Can you ask your sister yourself, surely she knows you are going to need space. Can you try and limit your time there to just sleeping and go out during the days. What does he say about the garden, have you asked how the children are going to play in a garden if it’s that overgrown. Does your father work, maybe I could put up with staying there if he wasn’t around too much, but would probably spend all the time cleaning.

He does work yes so will be out the house Monday- Friday, I plan to go round a couple of weekends prior to do a big clean, he's not happy about this which is difficult because I don't want to upset him as he is letting us stay but the state its in isn't safe for DD.

My plan is to try and go on holiday for a week, then the rest of the time spend at DGP as they have a massive garden, or at a friend's house.

Please tell me 6 weeks will go quickly.

OP posts:
titchy · 04/06/2023 20:22

Stay where you are. Your landlord won't be able to get you evicted for several months.

Sometimeswinning · 04/06/2023 20:23

On one hand he's rude on the other he's opening up his home. You then further expect him to allow access to his home which he is obviously offended by.
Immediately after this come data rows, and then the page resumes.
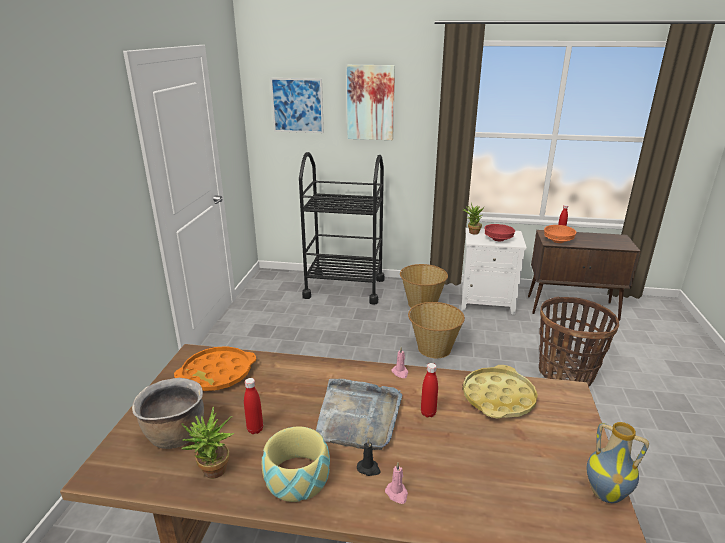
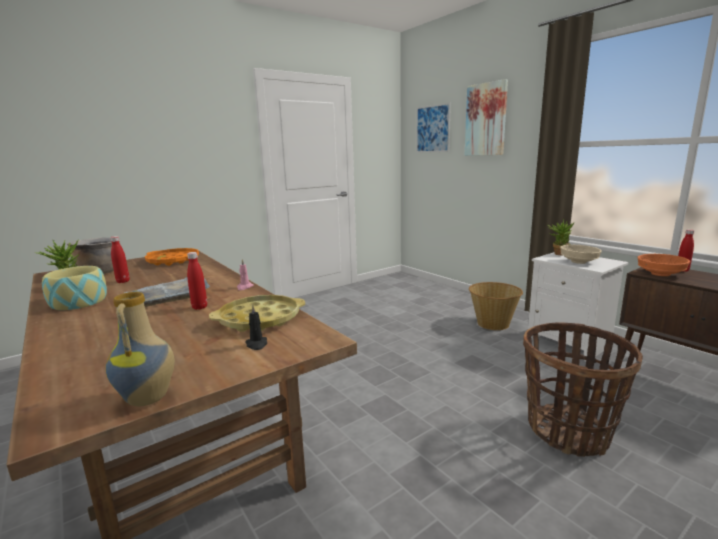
camera: 45 degrees right, 10 degrees down
black cart [299,152,385,305] -> none
black candle [357,438,380,476] -> black candle moved to [245,305,267,350]
pink candle [385,463,408,504] -> none
basket [408,302,465,358] -> none
red bowl [484,224,515,241] -> beige bowl [560,245,602,264]

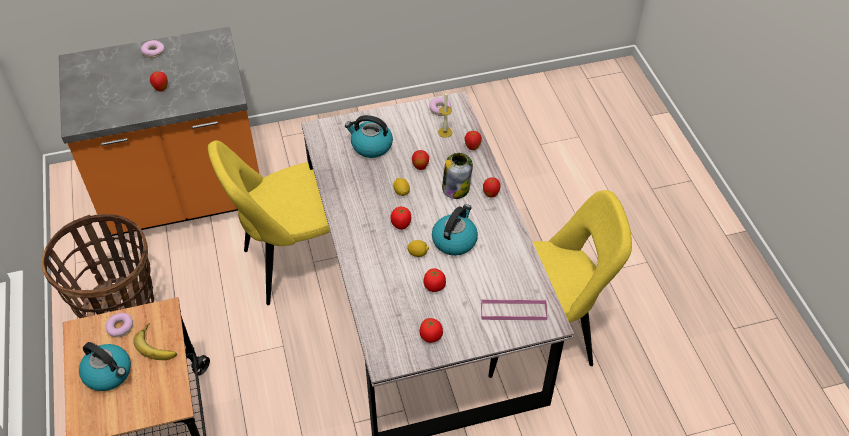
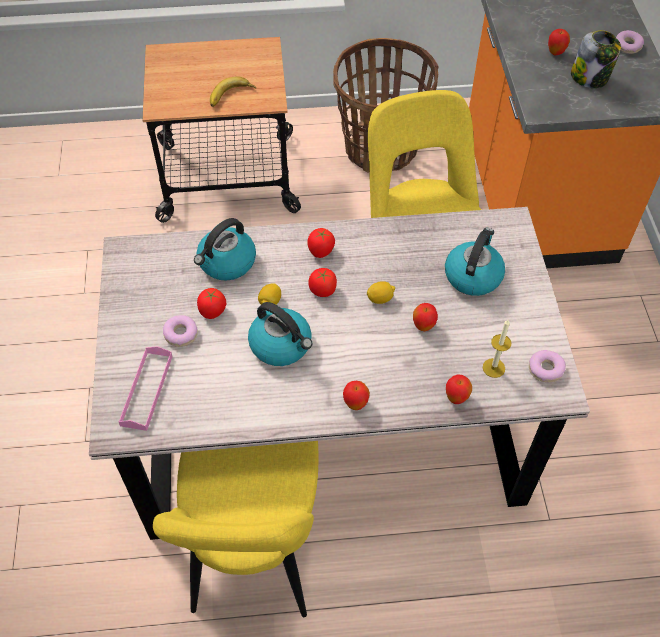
camera: 100 degrees right, 5 degrees up
kettle [79,342,131,391] -> kettle moved to [194,218,256,281]
donut [105,313,133,337] -> donut moved to [163,315,198,347]
tomato [420,318,443,343] -> tomato moved to [307,228,335,258]
jar [442,153,473,199] -> jar moved to [571,30,621,88]

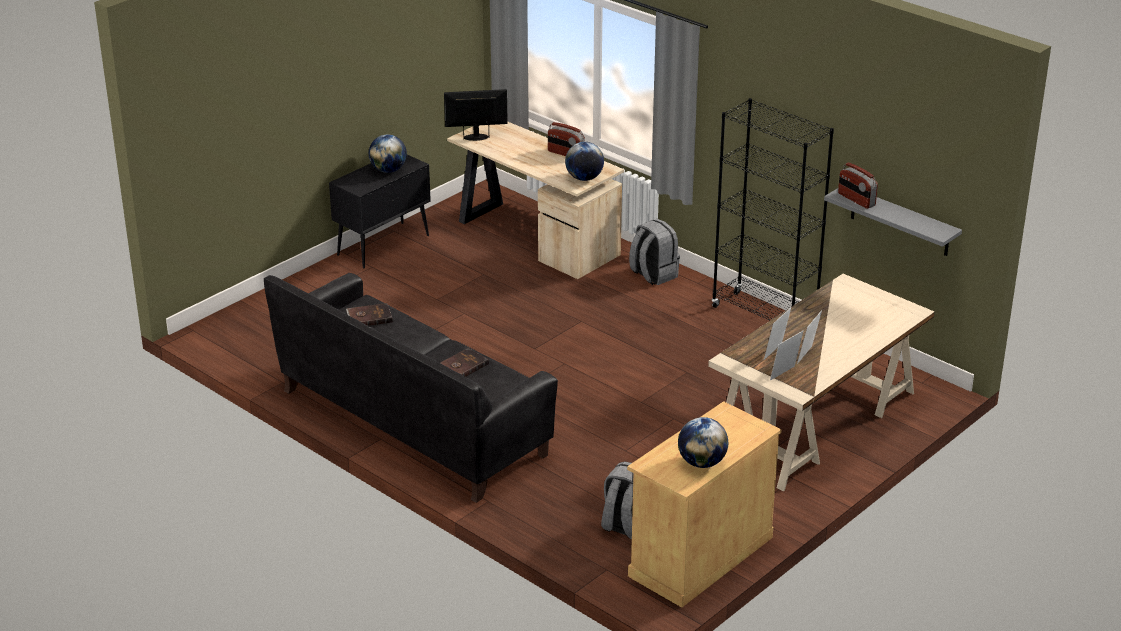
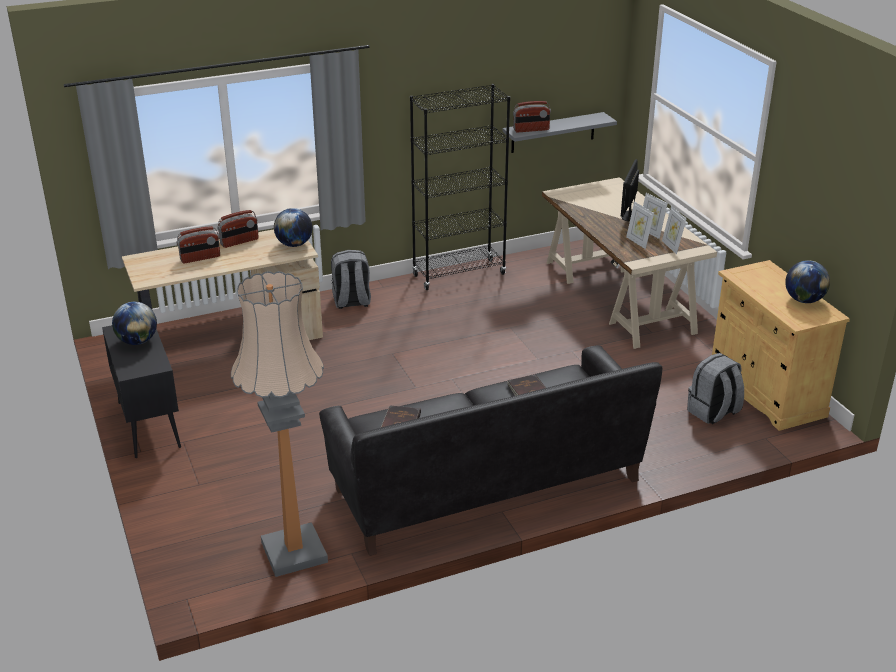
camera: 65 degrees left, 0 degrees up
monitor [444,89,508,141] -> monitor moved to [621,159,639,222]
none -> radio [176,226,220,264]
none -> floor lamp [231,271,328,577]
Entitled does not cover you!

ZorbaTheHoarder · 04/06/2023 20:25

I think you will regret going to your dad's.

All the money you save won't be worth the stress and upset he causes you.

Imagine if he weren't around. What would you do. Think about it and do that!

ChampooPapi · 04/06/2023 20:43

Agreed just stay where you are. It’s only an extra month your current landlord cant make you ‘homeless’ over 4 more weeks! Even a section 21 would add another few months to evict you. Please don’t move out when you can stay because they want you gone!